Your goal -
The answer must be a single number: the count of lines below that contain the string "pixels".

★ ★ ★

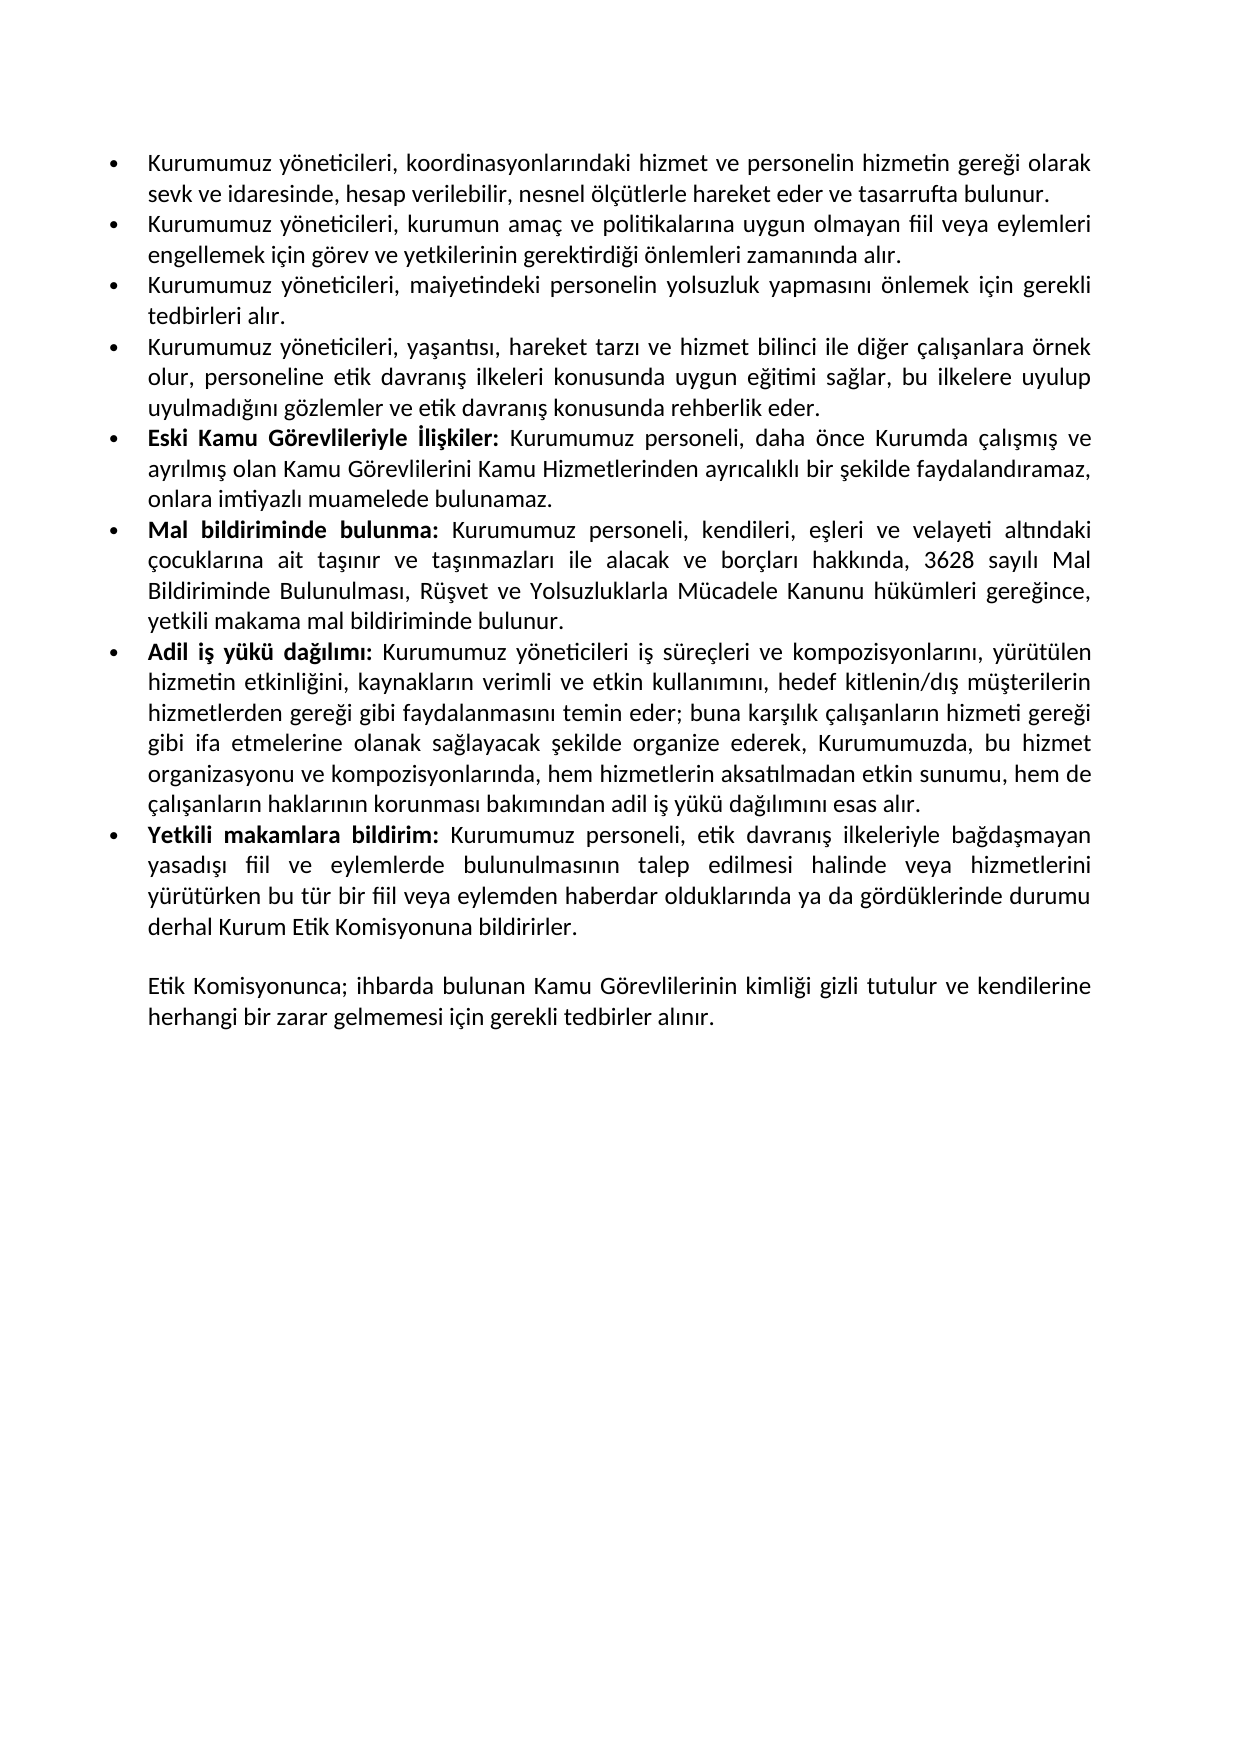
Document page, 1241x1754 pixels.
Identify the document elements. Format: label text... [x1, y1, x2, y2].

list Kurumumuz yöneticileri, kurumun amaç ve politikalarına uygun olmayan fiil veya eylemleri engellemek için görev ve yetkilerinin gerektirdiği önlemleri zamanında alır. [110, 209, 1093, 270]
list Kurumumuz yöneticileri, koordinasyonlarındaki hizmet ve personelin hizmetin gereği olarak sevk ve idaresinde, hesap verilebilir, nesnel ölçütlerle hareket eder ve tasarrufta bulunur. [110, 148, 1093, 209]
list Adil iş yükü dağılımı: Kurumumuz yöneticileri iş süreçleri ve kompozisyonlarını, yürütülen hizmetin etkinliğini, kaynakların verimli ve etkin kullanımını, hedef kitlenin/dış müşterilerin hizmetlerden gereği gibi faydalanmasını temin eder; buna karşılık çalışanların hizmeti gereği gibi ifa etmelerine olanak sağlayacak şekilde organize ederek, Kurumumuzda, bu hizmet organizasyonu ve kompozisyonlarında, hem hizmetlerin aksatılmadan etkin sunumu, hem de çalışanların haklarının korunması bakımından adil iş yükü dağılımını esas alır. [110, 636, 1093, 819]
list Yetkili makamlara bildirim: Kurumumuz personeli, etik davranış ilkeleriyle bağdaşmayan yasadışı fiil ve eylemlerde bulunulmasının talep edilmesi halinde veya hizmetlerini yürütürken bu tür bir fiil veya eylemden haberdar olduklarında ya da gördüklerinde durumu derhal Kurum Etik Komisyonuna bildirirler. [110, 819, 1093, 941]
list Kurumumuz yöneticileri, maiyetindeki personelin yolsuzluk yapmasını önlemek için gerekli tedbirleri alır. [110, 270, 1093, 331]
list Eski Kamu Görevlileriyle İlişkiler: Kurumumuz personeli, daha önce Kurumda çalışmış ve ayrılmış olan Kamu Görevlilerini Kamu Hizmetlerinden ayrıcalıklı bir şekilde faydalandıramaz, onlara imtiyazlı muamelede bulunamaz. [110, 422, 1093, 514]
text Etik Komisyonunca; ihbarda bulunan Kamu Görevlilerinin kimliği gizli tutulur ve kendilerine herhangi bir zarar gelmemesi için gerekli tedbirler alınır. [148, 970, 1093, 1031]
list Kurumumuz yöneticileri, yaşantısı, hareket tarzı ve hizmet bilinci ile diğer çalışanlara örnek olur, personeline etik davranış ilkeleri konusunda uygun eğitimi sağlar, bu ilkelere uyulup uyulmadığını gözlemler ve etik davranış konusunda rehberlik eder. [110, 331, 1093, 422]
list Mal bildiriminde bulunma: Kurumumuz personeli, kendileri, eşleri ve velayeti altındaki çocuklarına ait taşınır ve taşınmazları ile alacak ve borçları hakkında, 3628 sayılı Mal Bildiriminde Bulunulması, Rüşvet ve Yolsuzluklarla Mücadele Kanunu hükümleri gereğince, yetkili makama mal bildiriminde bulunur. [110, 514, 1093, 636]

★ ★ ★

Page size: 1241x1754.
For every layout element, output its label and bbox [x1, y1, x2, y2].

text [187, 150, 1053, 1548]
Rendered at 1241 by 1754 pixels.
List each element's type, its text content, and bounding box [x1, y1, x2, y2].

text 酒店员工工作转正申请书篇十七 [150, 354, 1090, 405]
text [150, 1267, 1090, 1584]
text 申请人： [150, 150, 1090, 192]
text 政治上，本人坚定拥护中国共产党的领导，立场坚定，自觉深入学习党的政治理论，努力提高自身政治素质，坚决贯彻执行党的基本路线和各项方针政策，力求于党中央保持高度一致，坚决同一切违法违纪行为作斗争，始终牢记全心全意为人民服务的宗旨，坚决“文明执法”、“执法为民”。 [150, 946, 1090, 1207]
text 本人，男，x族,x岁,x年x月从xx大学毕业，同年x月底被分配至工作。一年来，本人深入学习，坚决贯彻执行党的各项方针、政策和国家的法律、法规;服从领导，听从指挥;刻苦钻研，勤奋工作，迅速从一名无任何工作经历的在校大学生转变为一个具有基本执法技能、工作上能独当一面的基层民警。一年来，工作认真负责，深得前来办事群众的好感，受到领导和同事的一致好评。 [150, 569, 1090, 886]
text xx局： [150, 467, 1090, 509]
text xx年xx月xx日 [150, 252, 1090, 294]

★ ★ ★

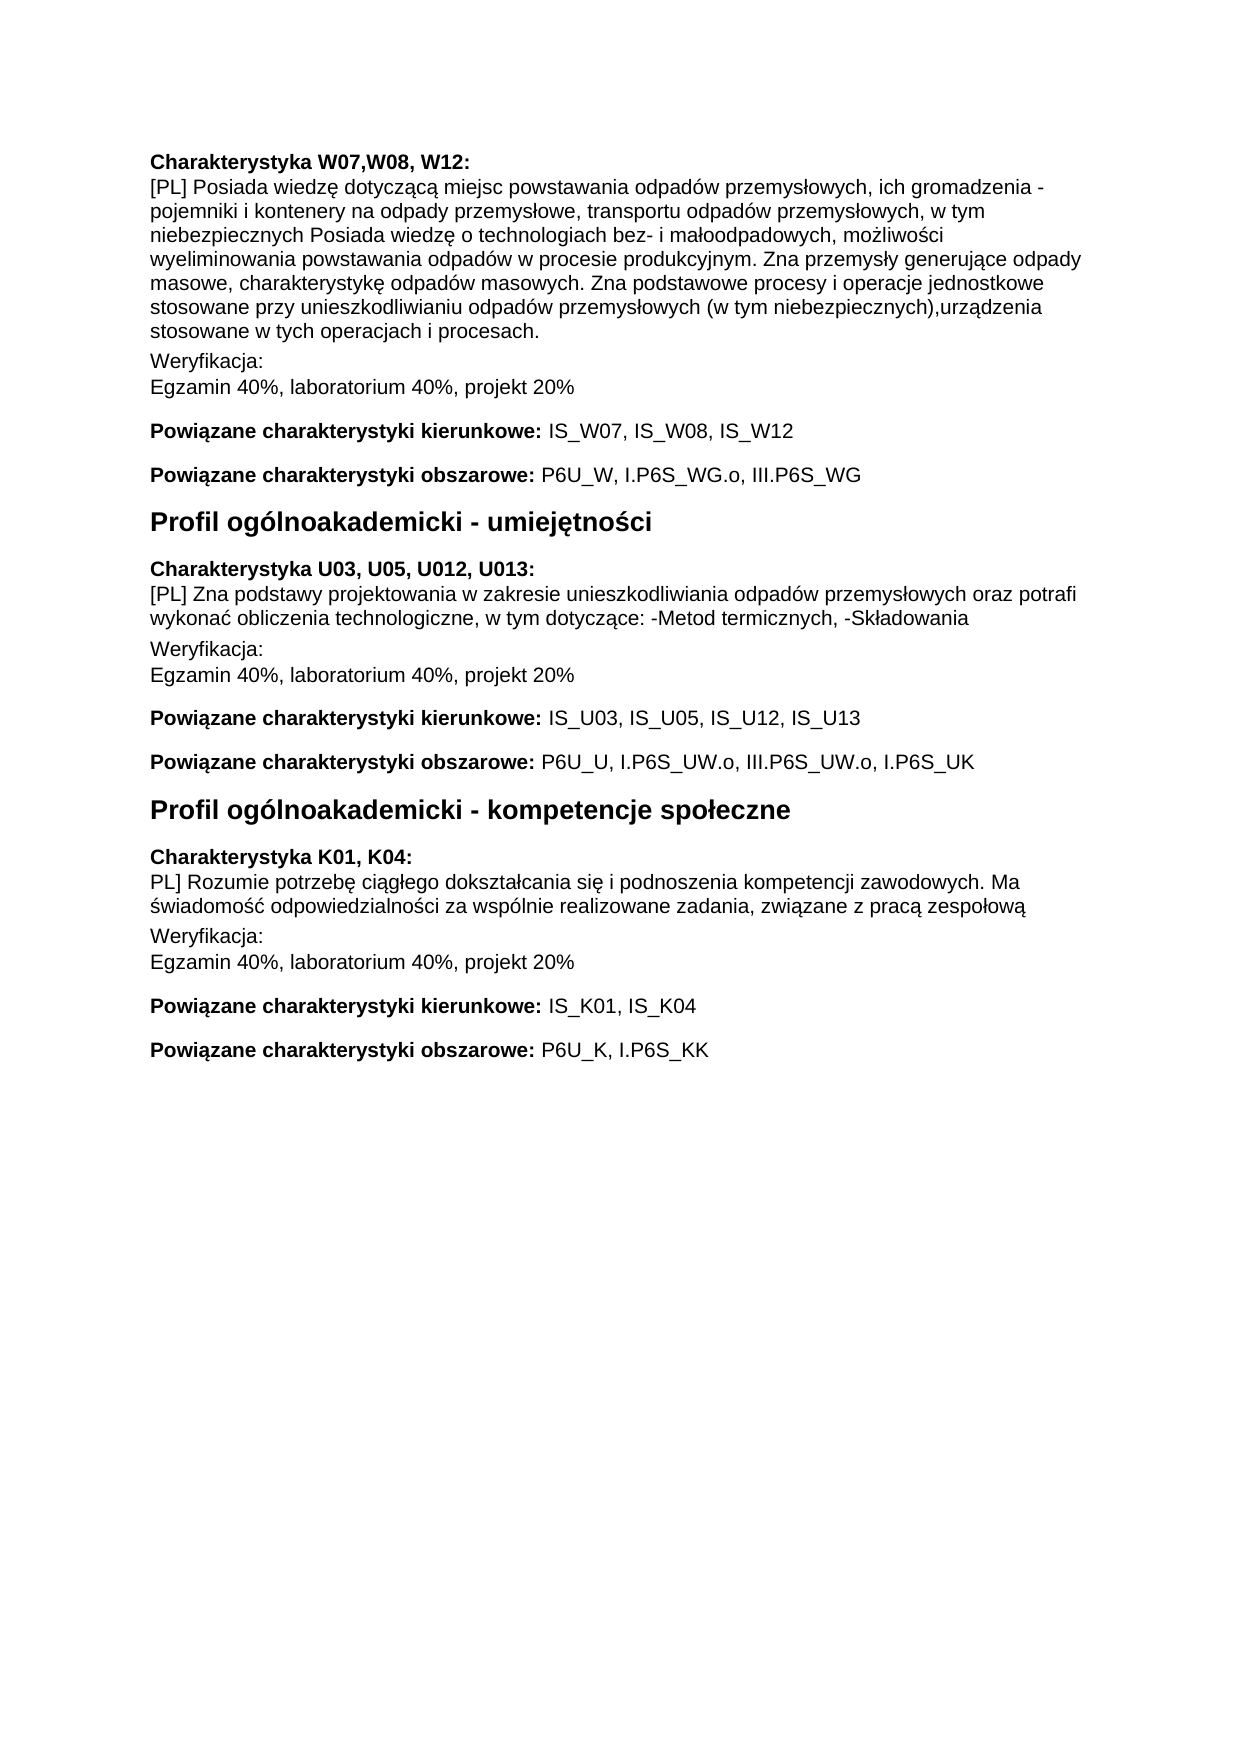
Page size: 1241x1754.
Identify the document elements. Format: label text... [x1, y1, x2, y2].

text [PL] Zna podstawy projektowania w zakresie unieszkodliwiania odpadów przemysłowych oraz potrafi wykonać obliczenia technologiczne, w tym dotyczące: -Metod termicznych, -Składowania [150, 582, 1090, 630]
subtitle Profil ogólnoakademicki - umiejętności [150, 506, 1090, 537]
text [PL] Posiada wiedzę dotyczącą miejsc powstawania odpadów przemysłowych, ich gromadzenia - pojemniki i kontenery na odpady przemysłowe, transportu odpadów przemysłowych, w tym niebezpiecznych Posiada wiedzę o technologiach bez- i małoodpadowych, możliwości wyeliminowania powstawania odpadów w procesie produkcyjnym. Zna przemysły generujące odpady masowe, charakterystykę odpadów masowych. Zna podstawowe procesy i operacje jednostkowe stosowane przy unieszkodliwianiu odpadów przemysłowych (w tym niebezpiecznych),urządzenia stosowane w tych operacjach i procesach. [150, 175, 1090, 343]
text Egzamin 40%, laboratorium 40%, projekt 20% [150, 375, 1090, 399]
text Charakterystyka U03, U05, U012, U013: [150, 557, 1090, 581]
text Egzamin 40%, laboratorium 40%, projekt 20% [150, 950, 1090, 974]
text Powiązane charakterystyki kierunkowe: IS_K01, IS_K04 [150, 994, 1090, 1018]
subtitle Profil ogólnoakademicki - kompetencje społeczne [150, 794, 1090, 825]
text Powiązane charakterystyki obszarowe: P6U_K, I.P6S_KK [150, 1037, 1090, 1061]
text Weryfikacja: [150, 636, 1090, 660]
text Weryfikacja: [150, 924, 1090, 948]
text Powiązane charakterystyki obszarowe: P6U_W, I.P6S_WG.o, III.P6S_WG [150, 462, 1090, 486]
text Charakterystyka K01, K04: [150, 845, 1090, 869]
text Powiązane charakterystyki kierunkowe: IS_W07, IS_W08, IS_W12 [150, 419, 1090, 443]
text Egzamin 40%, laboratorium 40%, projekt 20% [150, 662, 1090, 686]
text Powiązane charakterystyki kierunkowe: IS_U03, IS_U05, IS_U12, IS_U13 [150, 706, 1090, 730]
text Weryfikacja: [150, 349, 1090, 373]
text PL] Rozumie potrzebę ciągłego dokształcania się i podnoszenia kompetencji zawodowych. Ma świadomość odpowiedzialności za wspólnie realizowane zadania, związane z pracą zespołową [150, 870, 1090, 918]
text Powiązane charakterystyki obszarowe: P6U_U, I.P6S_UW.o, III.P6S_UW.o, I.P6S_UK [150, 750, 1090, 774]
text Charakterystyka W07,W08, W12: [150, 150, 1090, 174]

★ ★ ★

Completed task -
2